One thing that really struck me about Aly’s writing is that she comes across as a very positive person, even though she was one of many gymnasts who was victimized by convicted sex pest, Larry Nassar. Nassar was once the official team doctor for the elite women’s gymnasts, but he recently had a tremendous fall from grace when gymnasts started accusing him of molesting them under the guise of providing care.  Raisman doesn’t provide details about what Nassar did during his “treatments”, which is certainly her prerogative.

Raisman mostly focuses her book on what it took to be an Olympic champion as well as her turn on Dancing With The Stars.  I was very impressed by Raisman’s very upbeat outlook on everything, even as she explains how difficult high level gymnastics is.  She and her very dedicated coach, Mihai Brestyan, worked together to make her the star she is.  When Raisman made the U.S. team, they worked with Martha Karolyi, who is presented in a very positive light in this book.  I have read other gymnast tells alls about the Karolyis and Martha and Bela Karolyi are often presented as extremely tough and even abusive taskmasters.  But Raisman seems to have had a good experience with them.

I was surprised by Raisman’s apparently healthy relationship with food.  She worked with a nutritionist, who helped her get the most out of nutrition, but Raisman also enjoyed her pizza and the occasional candy bar.  I had heard and read so much about how the Karolyis often forced their gymnasts to work out on very little food.  I guess they aren’t as strict now… or maybe they’re only like that with their own gymnasts.  I appreciated Raisman’s candor about her important good nutrition is to powerful performances.

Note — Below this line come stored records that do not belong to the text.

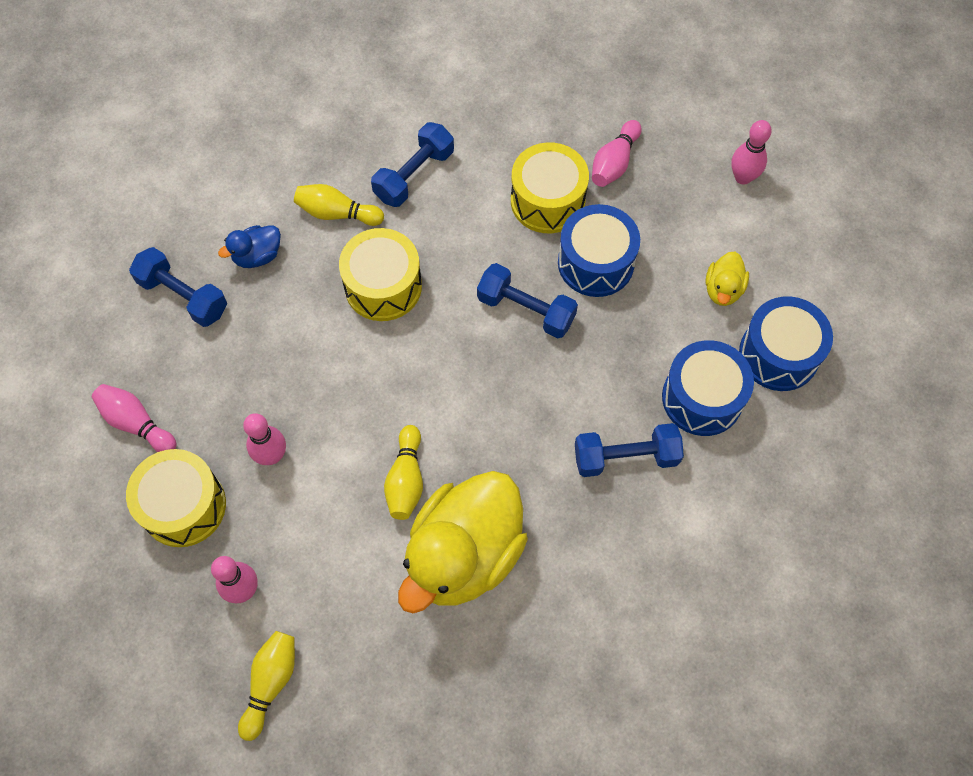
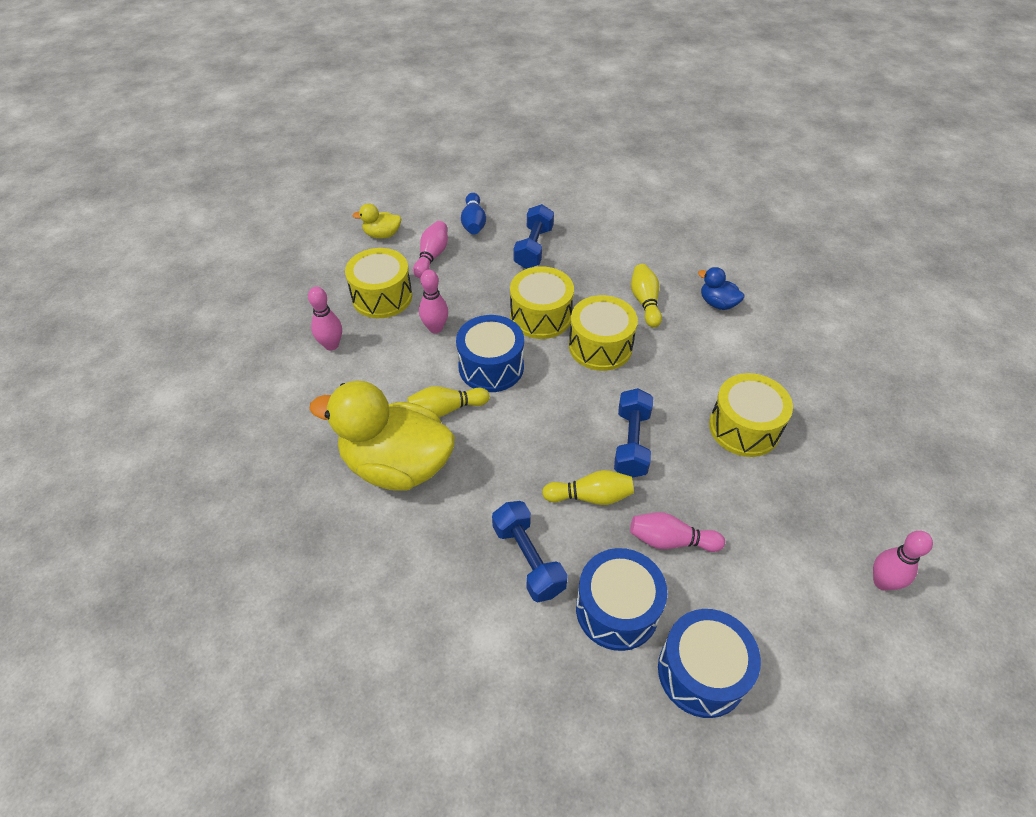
camera: 70 degrees right, 15 degrees down
blue duck [218,225,281,268] -> blue duck moved to [698,267,745,310]
yellow bowling pin [238,631,295,741] -> yellow bowling pin moved to [542,470,634,505]
blue dumbbell [371,122,454,207] -> none
blue drum [558,204,640,297] -> blue drum moved to [456,315,524,392]
pink bowling pin [592,120,642,187] -> pink bowling pin moved to [630,512,725,552]
yellow duck [706,252,749,306] -> yellow duck moved to [352,203,401,239]
none -> blue bowling pin [461,193,486,235]
none -> yellow drum [510,266,574,339]

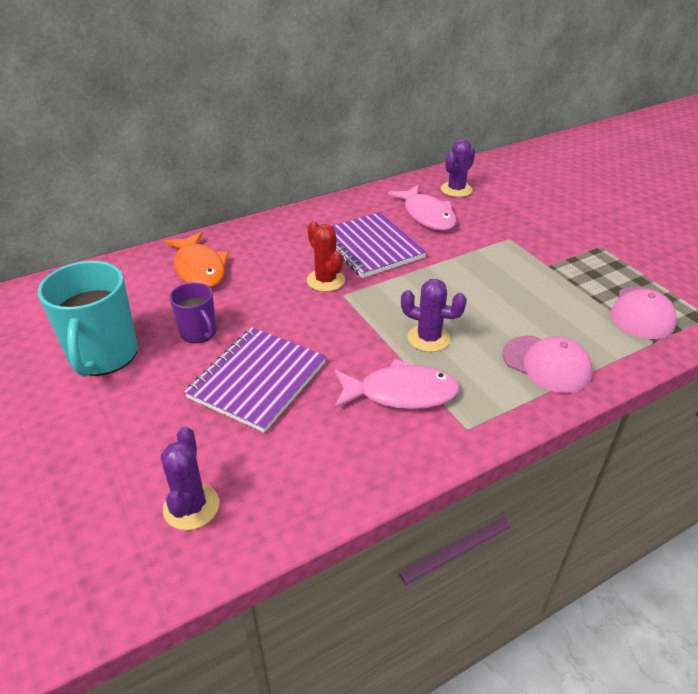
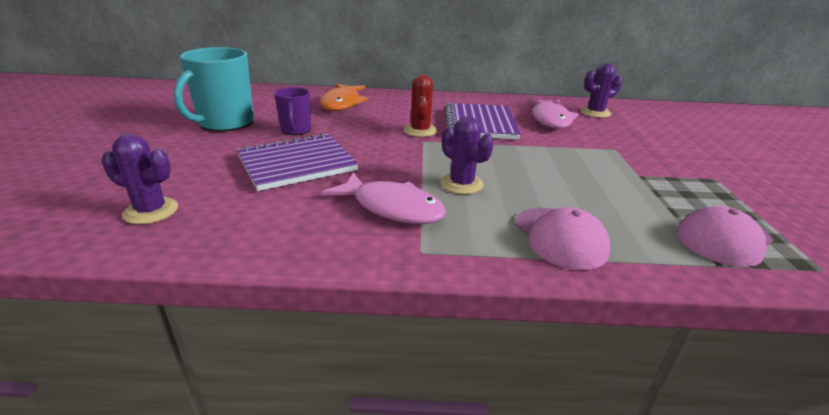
camera: 30 degrees right, 10 degrees down
purple cactus [161,426,219,530] -> purple cactus turned 75 degrees clockwise [101,134,178,224]

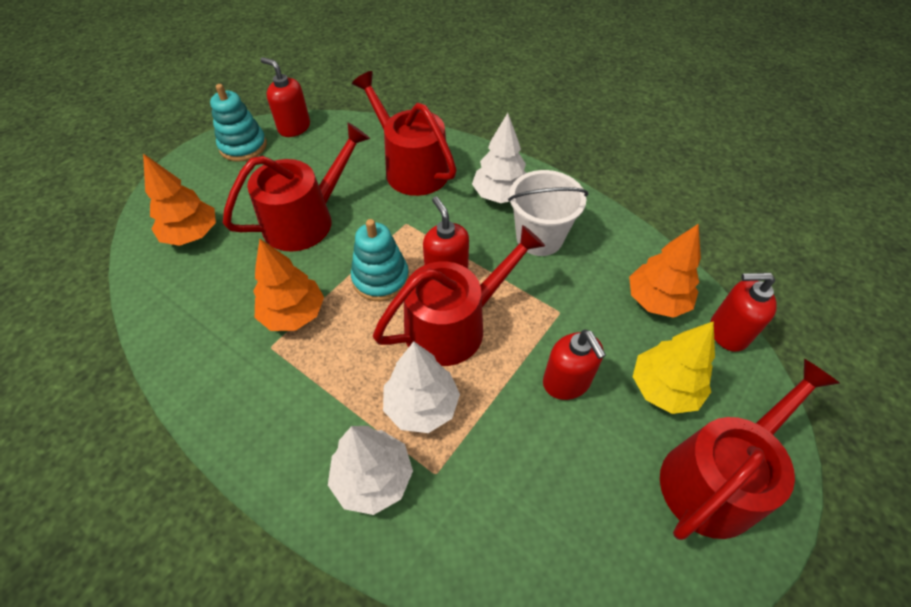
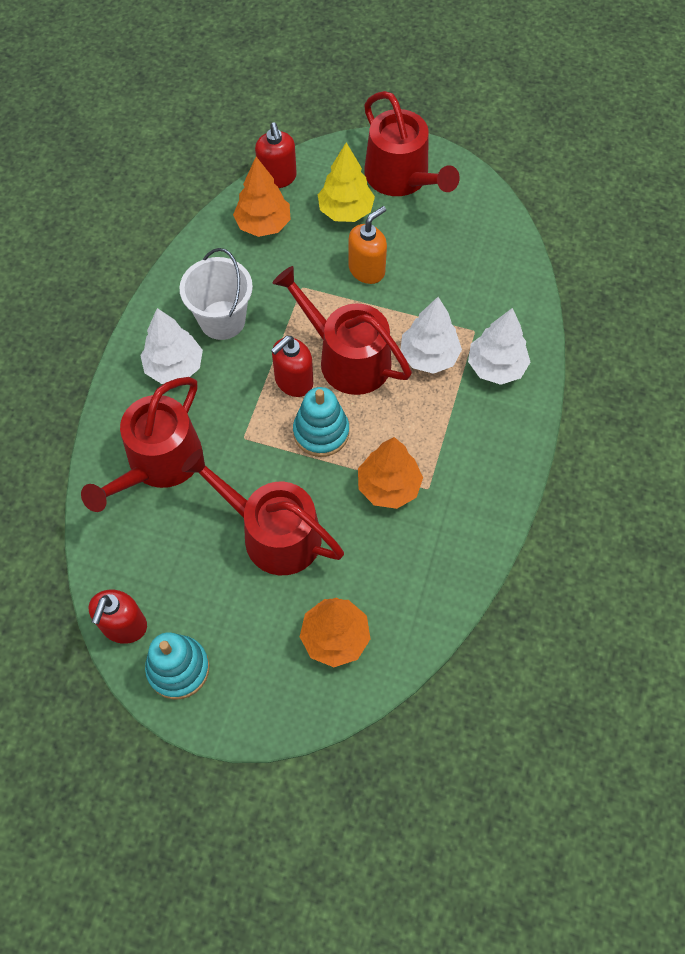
camera: 110 degrees left, 10 degrees up
red soap dispenser [543,330,606,400] -> orange soap dispenser [348,206,387,284]
red watering can [660,359,840,540] -> red watering can turned 150 degrees counterclockwise [364,91,460,196]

Parts of this book are somewhat negative.  For instance, Raisman writes about her decision to give up her amateur status.  She had been pressured to sign with a college so that she could compete at the collegiate level.  She did sign with the University of Florida, but then changed her mind.  Raisman wrote that the coach basically told her that they expected to see her fail on a challenging vault.  I was interested in Raisman’s comments about college, since until very recently, the University of Florida’s coach was Rhonda Faehn, who was herself an elite gymnast.  I remember watching Faehn when she made the 1988 Olympic team.  The University of Florida’s gymnastics team is now led by Coach Jenny Ester Rowland, who starred in the cheesy 1986 flop, American Anthem.  She played a twelve year old gymnast named Tracy Prescott.

Raisman also has some negative comments about USA Gymnastics.  Apparently, they turned a blind eye to Larry Nassar’s abuses and were neglectful of the athletes.  I had actually read a lot of about some of the less savory aspects of USA Gymnastics.  Nassar was not the only person involved with that sport who was accused of molesting girls.  Former coach Don Peters was also accused of having sexually abusing gymnasts.  I had also read that the organization was very political and some athletes were treated unfairly.

Overall, I think Fierce is a very well-written book that is sure to please gymnastics fans.  Even though I am old enough to be Aly’s mother, I have tremendous admiration for her.  However, looking at pictures of her when she was a little girl make me feel older than dirt!  If you like to read life stories about athletes, I think Raisman’s book is worth the read.